Max Percer7 Months ago

There is another thorny question that comes to my mind. Can we construct every irrational number using set builder notation and rational numbers, e.g. A = {a \in Q | a^2 < 2 or a <0 }. But what about irrational numbers like e. Even if we use limits such as e = lim { n → oo } { (1 + 1/n) ^n} , how do we know that such limit expressions adequately cover all irrational numbers. It seems that dedekind cuts just moves the goal post of how to deal with the continuum and relegates it to set theory and set builder notation.

Neilcourtwalker7 Months ago

In my simple understanding I would say: It is not surprising, that you can't do arithmetic with this definition, because, if you want to define irrational numbers with rational numbers and these cuts, you define them by expressing what they arent, but not what they are. Would you agree with this statement?

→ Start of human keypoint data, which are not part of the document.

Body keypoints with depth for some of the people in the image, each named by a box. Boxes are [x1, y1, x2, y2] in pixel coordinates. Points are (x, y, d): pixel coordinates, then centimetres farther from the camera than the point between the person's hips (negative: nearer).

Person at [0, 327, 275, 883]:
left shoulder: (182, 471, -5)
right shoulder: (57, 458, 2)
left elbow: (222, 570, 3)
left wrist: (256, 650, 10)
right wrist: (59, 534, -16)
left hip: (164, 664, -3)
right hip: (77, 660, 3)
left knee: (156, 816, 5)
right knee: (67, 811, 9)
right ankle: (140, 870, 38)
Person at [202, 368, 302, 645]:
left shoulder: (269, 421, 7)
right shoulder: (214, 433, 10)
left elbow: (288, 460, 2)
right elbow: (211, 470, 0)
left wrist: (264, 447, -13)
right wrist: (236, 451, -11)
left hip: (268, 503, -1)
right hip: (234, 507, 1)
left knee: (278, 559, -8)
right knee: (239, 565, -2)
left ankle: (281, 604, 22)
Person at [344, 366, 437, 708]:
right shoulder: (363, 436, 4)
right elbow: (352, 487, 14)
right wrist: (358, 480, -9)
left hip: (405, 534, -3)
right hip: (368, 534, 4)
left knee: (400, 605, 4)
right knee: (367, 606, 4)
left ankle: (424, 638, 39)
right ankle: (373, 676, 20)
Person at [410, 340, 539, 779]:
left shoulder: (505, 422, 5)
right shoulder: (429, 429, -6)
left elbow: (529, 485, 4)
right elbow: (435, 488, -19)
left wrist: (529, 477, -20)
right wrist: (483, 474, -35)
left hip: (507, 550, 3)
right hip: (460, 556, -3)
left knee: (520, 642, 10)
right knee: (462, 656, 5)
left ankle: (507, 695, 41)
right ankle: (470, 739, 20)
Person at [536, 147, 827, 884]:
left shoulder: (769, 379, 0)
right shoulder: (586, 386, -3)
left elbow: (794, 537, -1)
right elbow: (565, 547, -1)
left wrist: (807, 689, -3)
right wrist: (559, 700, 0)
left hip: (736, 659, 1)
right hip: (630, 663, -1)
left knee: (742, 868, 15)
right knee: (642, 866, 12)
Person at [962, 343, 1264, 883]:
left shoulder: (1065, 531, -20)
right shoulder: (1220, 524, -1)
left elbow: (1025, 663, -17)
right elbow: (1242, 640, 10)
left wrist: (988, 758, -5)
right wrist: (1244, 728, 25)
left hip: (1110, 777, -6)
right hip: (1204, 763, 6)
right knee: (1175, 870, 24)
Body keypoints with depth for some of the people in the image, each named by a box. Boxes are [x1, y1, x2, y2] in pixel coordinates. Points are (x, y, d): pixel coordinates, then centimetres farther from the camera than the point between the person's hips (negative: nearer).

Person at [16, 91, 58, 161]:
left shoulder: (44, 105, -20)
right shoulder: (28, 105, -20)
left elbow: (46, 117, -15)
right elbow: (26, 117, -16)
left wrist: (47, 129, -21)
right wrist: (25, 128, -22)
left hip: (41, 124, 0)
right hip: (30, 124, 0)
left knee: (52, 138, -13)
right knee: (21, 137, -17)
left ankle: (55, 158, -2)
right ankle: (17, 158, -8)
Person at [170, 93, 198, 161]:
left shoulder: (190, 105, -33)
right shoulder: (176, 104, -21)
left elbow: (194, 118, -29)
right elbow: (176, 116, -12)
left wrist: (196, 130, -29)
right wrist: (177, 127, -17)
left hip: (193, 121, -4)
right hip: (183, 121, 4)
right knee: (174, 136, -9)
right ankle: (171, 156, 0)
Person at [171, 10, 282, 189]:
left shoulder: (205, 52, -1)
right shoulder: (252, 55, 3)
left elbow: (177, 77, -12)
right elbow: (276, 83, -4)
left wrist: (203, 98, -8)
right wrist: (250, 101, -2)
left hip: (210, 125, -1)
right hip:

Santiago Erro Alvarez7 Months ago

30:40 π²/6 = { a∈ℚ | ∃N∈ℕ: a < ∑(n=1,N) (1/n²)} That's not an infinite amount of conditions.

Paket Baand7 Months ago

I'm sorry but not knowing or not trying to find out, how subsets (and ultimately dedekind cuts) are justified in set theory, doesnt mean that they arent. If your source material doesnt define set/subsets rigorously then you should look if there is one that does. Also, just because you cant use Dedekind Cuts to do arithmetic in the real numbers doenst mean they dont exist. They are just a proof that a complete ordered field exists. (which the rational numbers are not)

Vincenzo7 Months ago

"Little one, it's a simple calculus. This universe is finite, its resources finite." - Thanos

brenda williams7 Months ago

I mean the reflections are there.

brenda williams7 Months ago

It seems polytopes and geometry makes a pretty strong case.

Verschlungen7 Months ago

Beautiful presentation! Thank you for being the voice of reason! Here is another way, quite different from yours, that leads to the same view of the Dedekind cut: The term 'irrational number' (as applied to root 2, pi, etc.) I regard as a kind of carnival huckster's trick in that it focuses one's attention on the adjective 'irrational' when our attention should be on 'number': I.e., IS root 2 a number? IS pi a number? No. Rather, there exists an algorithm to produce digits of root 2 or digits of pi For Ever, but the output from an algorithm that runs For Ever is not a number, it is (again) the output from an algorithm that runs For Ever. In other words, since root 2 and pi, etc. are not numbers, they have no place on the number line, so Dedekind need not have wasted his time trying to find a clever way to put them there. Being non-numbers, they live in a separate, non-number space of their own, a space where computer algorithms run. (And those algorithms run not 'to infinity', which is an infantile babble-phrase, but FOR EVER, which is a grown-up concept that actually works.)